Dr. Eduardo F. Motti, Sócio Gestor da Consultoria Trials & Training
Um velho ditado diz que leis e salsichas, melhor não saber como foram feitas. A lei que trata da realização de pesquisas clínicas no Brasil (14874/2024) é uma história que vale a pena conhecer. Ela é importante para a vida de toda a nação.
Cercada de polêmicas, a Lei tramitou por 10 anos até ser aprovada em maio e entrar em vigor em agosto passado. Polêmicas ligadas à pesquisa médica não são novidade. Para ficar com um único exemplo local, o médico Carlos Chagas, nas duas primeiras décadas do século XX, descreveu a doença que leva seu nome, o agente causador, o agente transmissor, a forma de transmissão, e um teste para diagnóstico. Recebeu enorme respeito internacional e foi indicado ao menos duas vezes para o Prêmio Nobel de Medicina, mas não ganhou. A oposição política sofrida dentro da Academia Nacional de Medicina bombardeou o merecido reconhecimento (que até hoje o Brasil não tem).

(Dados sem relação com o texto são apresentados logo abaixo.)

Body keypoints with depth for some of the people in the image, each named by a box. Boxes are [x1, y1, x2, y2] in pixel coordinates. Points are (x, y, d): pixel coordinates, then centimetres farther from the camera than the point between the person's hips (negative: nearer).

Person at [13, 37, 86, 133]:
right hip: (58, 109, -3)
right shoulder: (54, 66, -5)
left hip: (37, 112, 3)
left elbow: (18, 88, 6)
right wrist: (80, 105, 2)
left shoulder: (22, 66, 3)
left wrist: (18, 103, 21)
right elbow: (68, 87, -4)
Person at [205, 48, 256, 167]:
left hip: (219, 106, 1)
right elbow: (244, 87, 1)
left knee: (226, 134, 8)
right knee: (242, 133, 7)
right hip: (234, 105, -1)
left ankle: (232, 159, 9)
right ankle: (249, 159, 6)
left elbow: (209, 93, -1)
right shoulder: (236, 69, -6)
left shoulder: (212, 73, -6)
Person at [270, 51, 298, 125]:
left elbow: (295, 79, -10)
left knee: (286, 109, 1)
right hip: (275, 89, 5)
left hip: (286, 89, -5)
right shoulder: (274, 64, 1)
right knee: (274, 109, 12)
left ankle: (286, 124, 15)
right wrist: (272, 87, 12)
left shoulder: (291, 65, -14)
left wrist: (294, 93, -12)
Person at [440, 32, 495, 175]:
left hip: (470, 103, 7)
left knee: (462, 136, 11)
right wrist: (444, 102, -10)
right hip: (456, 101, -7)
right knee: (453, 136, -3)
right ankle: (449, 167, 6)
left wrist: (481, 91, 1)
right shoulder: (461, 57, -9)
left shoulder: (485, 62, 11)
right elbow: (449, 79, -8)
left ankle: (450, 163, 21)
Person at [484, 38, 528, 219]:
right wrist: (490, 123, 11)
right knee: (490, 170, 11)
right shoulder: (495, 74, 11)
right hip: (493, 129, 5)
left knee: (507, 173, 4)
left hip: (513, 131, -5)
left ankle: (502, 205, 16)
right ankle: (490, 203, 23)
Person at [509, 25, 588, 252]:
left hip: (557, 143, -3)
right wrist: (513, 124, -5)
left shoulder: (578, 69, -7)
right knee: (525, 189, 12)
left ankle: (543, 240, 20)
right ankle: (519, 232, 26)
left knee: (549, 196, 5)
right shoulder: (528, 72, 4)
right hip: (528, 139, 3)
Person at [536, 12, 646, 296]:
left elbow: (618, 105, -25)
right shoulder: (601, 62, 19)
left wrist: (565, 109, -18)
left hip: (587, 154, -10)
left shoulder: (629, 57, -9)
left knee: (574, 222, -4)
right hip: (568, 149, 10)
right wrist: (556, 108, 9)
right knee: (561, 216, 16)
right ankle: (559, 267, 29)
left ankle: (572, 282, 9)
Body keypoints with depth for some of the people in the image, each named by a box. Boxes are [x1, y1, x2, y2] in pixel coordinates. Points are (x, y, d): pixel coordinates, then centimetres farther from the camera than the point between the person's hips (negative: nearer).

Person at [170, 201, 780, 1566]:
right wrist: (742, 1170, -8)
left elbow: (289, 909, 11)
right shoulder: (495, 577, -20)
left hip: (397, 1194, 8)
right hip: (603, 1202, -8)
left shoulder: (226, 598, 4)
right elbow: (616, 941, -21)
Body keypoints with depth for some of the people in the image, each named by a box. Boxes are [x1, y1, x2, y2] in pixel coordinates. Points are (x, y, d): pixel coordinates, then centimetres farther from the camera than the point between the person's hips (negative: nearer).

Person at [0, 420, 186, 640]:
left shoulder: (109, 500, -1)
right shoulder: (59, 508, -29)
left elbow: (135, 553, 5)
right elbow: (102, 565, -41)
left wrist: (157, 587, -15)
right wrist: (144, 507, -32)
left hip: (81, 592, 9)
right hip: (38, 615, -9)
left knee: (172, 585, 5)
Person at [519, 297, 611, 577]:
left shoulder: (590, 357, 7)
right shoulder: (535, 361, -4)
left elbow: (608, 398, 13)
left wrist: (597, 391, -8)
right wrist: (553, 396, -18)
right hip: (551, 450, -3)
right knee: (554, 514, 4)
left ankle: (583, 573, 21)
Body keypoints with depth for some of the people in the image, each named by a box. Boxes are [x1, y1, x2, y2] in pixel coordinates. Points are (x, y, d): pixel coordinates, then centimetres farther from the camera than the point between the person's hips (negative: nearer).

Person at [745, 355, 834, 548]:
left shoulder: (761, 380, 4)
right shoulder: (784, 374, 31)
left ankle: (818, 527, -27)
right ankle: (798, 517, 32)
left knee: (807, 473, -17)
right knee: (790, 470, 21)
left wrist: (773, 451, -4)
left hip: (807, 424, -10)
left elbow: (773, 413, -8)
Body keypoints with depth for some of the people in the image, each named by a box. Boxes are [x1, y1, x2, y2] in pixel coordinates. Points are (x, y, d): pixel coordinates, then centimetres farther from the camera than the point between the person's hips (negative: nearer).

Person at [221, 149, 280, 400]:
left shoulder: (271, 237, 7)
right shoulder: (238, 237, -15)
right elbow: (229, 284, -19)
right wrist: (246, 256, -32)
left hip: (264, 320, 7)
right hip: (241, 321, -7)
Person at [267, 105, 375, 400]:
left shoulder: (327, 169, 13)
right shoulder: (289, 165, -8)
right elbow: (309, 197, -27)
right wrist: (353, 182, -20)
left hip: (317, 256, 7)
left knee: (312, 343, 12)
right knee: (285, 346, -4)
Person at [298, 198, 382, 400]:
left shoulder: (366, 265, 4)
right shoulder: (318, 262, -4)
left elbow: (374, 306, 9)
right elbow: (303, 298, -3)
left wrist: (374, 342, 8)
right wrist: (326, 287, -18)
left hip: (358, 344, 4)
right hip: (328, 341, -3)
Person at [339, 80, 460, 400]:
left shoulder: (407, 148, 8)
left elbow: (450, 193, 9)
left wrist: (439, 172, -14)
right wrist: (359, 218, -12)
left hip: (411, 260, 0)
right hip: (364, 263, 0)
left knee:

Um século mais tarde ainda há um grande debate no país sobre a utilidade da pesquisa para o Brasil, especialmente quando associada a cooperação internacional. É correto fazer estudos com pacientes brasileiros que poderão beneficiá-los, mas também aos povos de países desenvolvidos? É correto que pesquisas feitas aqui revertam em lucro para empresas? Por outra perspectiva, é correto impedir o sistema de saúde brasileiro participar de pesquisas importantes, que podem ajudar a desenvolver instituições e profissionais locais? É correto negar à população brasileira a possibilidade de acesso precoce a novos tratamentos que podem salvar vidas?
A pesquisa clínica é realizada em todos os países civilizados que aceitam seguir regras internacionais. Além de seu caráter acadêmico, passou a ganhar muita importância o papel desempenhado no desenvolvimento de novos produtos para a saúde, como medicamentos, vacinas, equipamentos, testes diagnósticos e outros. Esse é um campo que movimenta bilhões de dólares anualmente e precisa ser regulado para criar padrões internacionais e para prevenir abusos, sejam éticos, econômicos, ou mesmo científicos. Na verdade, o Brasil precisa mais da pesquisa clínica, do que ela do Brasil (veja aqui).
Desde a primeira regulação brasileira, emitida em 1996 (Resolução 196/1996 do Conselho Nacional de Saúde), criou-se um sistema que mais cerceou do que incentivou a pesquisa. O participante brasileiro foi protegido, sim. Ao mesmo tempo, as barreiras burocráticas levaram o Brasil a nunca conseguir sair de uma posição periférica no cenário científico mundial.
Há 10 anos, um grupo de pesquisadores e pacientes com doenças graves conseguiu a atenção de parlamentares para o assunto. A ex-senadora Ana Amélia Lemos (RS) entendeu o pleito e propôs um Projeto de Lei ao Senado, que aproximava o Brasil das regras internacionais. Esse Projeto tramitou durante todos esses anos, foi modificado e aperfeiçoado, até ser sancionado em maio de 2024. Esse longo processo foi marcado por embates ideológicos intensos. De um lado, profissionais de saúde, empresas e pacientes lutando por mais pesquisas, mais acesso e mais atratividade do Brasil nessa área. De outro, profissionais, mormente em órgãos públicos, e com pouca vivência no dia a dia da pesquisa, engajados em promover que a nova Lei reduziria a proteção aos pacientes brasileiros. Ao final de muito debate, a nova Lei recebeu aprovação de todos os partidos políticos no Congresso, e foi sancionada com mínimos vetos. Agora, aguarda um decreto que vai regulamentar vários dispositivos, que poderão modular significativamente a sua aplicação.
Como dizem os advogados dura lex sed lex. A Lei está aí e o melhor a fazer é aproximar as correntes de pensamento, focar nas convergências, para maximizar o alcance das mudanças das novas regras. Precisamos trabalhar em conjunto, desarmar espíritos e pensar no benefício aos pacientes e a todos os profissionais envolvidos. Há muito a fazer pelo sistema de saúde no Brasil e a pesquisa clínica pode ser uma grande aliada.